As the year draws to a close, the night sky promises one more extraordinary display—the Geminid meteor shower, set to peak tonight and extend into tomorrow.
Regarded as the most robust meteor shower of the year by the American Meteor Society, the Geminids offer a dazzling show, heightened this year by the proximity of a near-to-new moon. This cosmic alignment ensures jet-black skies, weather permitting, for an exceptional viewing experience. For the best visibility, enthusiasts are encouraged to observe the meteor shower from a dark-sky destination, such as a national park or stargazing-friendly hotel, where they may witness up to 120 Geminid meteors per hour during the peak of the shower.
Here’s how to maximize the viewing of this celestial event, including where to look, when to start stargazing, and key details about the cosmic confetti overhead.
When to Watch the Geminid Meteor Shower The Geminids span from November 19 to December 24 this year, with the peak occurring from December 13-14, according to the American Meteor Society’s calendar. This timing is ideal, with the moon being just 1 percent full, resulting in minimal light obstruction. The near absence of moonlight creates a naturally dark sky, offering the potential to observe over 100 soaring meteors per hour when combined with a low-light-pollution viewing location.
The best viewing times are in the early night, after 9 p.m. local time, and in the predawn hours, as advised by NASA. Allot at least 30 minutes without artificial light sources to allow your eyes to adjust for optimal meteor shower visibility.
Where to Watch the Geminids The darker the skies, the better the Geminids sightings.
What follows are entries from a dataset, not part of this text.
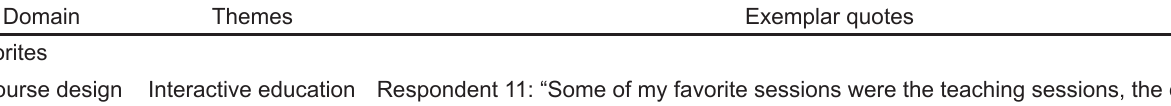
Table 3. Themes identified from the end-of-rotation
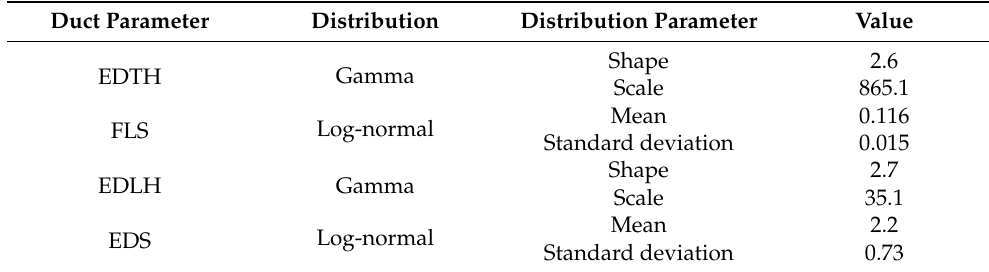
Figure 6. Parameter distribution and an atmospheric duct fitting distribution (the red line is the probability density curve and the blue line is the probability density curve obtained after fitting). Table 1. Parameter distribution table of an atmospheric duct.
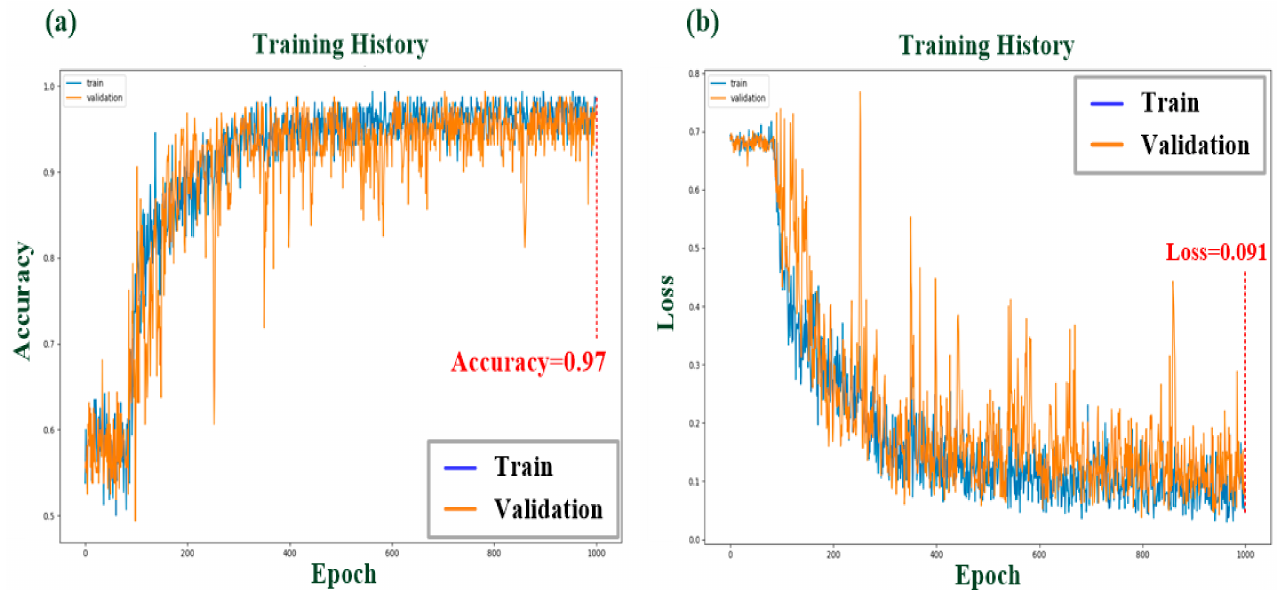
Figure 8. Training history curves for 2D fractional-order CNN-based classifier. ( a ) Training history of classifier’s accuracy for 1000 training epochs; ( b ) Training history of loss value for 1000 training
Seek out a viewing location with minimal light pollution, with open views to the east and southeast horizon, such as a lake or hilltop. The meteor shower will be visible near the Gemini constellation.
Expect Bright, Fast, and Colorful Meteors The Geminids are celebrated for their vibrant, colorful displays. Royal Museums Greenwich notes that these meteors can appear in hues of white, yellow, green, red, or blue, a phenomenon attributed to trace metals in the space objects, similar to the way fireworks obtain their colors. The shower is also known for the occurrence of chance fireballs—remarkably bright and swift meteors streaking across the sky.
While captivated by the Geminids, take a moment to glance north. On December 13, near the Ursa Minor constellation, the Ursids meteor shower will commence, offering the opportunity to conclude your 2023 stargazing with a double meteor shower spectacle in one night.